Remember high school history class, and all that jive
about Thomas Jefferson and his dream of a democracy based around
small family farms? When it comes to California, you can toss that
dream right out the window. So writes Richard Walker in
The Conquest of Bread, a sweeping new take on
agriculture in California.
“The California grower has
almost never been simply a family farmer in search of sustenance,”
writes Walker, a geography professor at the University of
California, Berkeley. California growers have always grown for
markets and sought to turn a profit. “The long national debate over
family farms and the future of the republic,” writes Walker, “was
always tangential to California.”
Instead, capitalism
drove farmers as they raised successive waves of progressively
higher-value products every 10 to 20 years, from Mexican cattle in
the 1850s to organic raspberries in 2004. The growers’
fortunes relied on a series of ethnic groups — Irish,
Germans, Chinese, Japanese and now Southeast Asians and Mexicans
— to do the dirty work. California farming “has used one
group after another, in a vast, repetitive cycle of recruitment,
employment, exploitation, and expulsion,” writes Walker.

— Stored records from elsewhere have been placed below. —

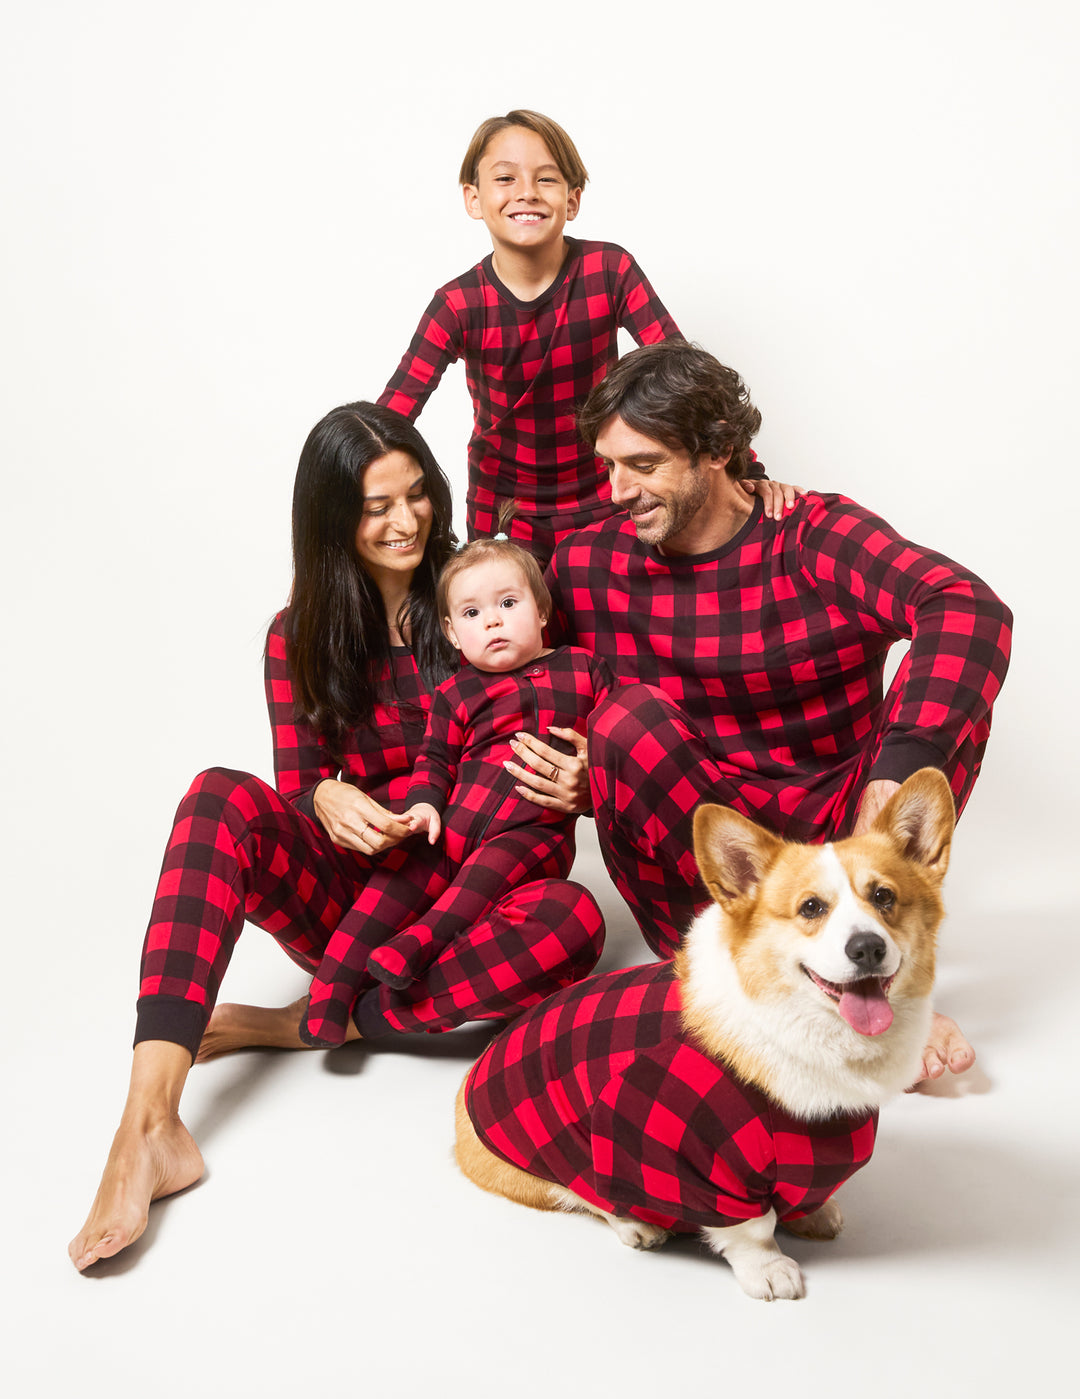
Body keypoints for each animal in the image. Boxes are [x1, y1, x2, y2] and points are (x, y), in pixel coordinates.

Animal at [456, 772, 951, 1292]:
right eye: (811, 907)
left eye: (884, 897)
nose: (868, 948)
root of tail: (466, 1086)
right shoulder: (686, 1151)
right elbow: (750, 1227)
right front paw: (768, 1270)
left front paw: (812, 1216)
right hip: (563, 1149)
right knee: (584, 1191)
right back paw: (636, 1223)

Whereas the wheat- and corn-growing American heartland became a
place ruled by tractors and combines, Walker writes, “Fruits and
vegetables have proven notoriously difficult to mechanize, and the
reversion to greater fresh produce in the commodity mix has only
emphasized this. …What occurred in California was not
mechanization but Mexicanization of the labor
process.”
Walker’s work draws on — and
debunks some of — the vast field of scholarly work that has
already been done on California agriculture. But he proves, more
conclusively than ever, that California really is different.
This article appeared in the print edition of the magazine with the headline No room for democracy on California farms.